— BEGIN SOURCE PASSAGE —

8 Cheerleaders You Wouldn’t Want to Mess With
Cheerleader costumes are probably the most common subset of sexy costumes around, and from the sidelines of every major sports game to the spotlights of TV shows and movies, it seems like they’re everywhere. That doesn’t mean they’re all just pretty faces, though. Each of the cheerleaders in this post is cheery for sure – but we wouldn’t want to get in any of their ways.
Here’s our list of the most badass cheerleaders of all-time.
Juliet Starling (Lollipop Chainsaw)
Lollipop Chainsaw is a hack-and-slash style action adventure game, with more than enough over-the-top zombie blood and gore to last anyone quite a while. The protagonist and player character, Juliet, gratuitously fulfills just about every visual cheerleader stereotype while administering the game’s gratuitous violence at the same time. There’s a definite functional bonus to short skirts and tight tops – less fabric to get in the way of chainsaw decapitations and shotgun headshots.
Lollipop was also actually written by James Gunn, too, who was the writer on the 2004 remake of the George A. Romero classic, Dawn of the Dead. The game’s grindhouse-style trailer is just another homage to the genre, too, and really brings a new meaning to the term “bloodlust.”

— END SOURCE PASSAGE —

§ STATED PROBLEM:
Extract the passage of the cheerleader article between "8 Cheerleaders You" and "of their ways.", inclusive, word for word. Rely only on the cheerleader article.

— BEGIN MATERIAL —

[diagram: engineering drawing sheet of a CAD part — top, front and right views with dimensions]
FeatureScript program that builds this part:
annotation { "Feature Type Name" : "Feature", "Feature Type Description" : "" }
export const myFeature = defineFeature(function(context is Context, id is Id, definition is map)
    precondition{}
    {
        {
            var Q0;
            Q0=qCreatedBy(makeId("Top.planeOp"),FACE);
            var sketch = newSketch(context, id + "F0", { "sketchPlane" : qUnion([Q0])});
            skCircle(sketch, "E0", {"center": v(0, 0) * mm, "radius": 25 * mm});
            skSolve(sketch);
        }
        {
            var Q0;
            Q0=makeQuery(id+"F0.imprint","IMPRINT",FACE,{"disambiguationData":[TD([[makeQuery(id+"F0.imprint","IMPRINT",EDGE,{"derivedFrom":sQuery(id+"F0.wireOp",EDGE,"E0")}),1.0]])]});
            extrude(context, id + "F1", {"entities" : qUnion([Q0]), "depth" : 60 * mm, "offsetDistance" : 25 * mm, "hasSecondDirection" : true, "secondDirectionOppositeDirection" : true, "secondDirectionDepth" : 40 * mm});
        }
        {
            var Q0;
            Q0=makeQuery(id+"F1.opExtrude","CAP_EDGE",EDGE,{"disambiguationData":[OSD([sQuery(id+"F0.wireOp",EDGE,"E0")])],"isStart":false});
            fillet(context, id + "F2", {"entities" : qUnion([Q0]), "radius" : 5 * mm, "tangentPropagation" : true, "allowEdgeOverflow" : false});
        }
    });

— END MATERIAL —

§ TASK RESPONSE:
8 Cheerleaders You Wouldn’t Want to Mess With
Cheerleader costumes are probably the most common subset of sexy costumes around, and from the sidelines of every major sports game to the spotlights of TV shows and movies, it seems like they’re everywhere. That doesn’t mean they’re all just pretty faces, though. Each of the cheerleaders in this post is cheery for sure – but we wouldn’t want to get in any of their ways.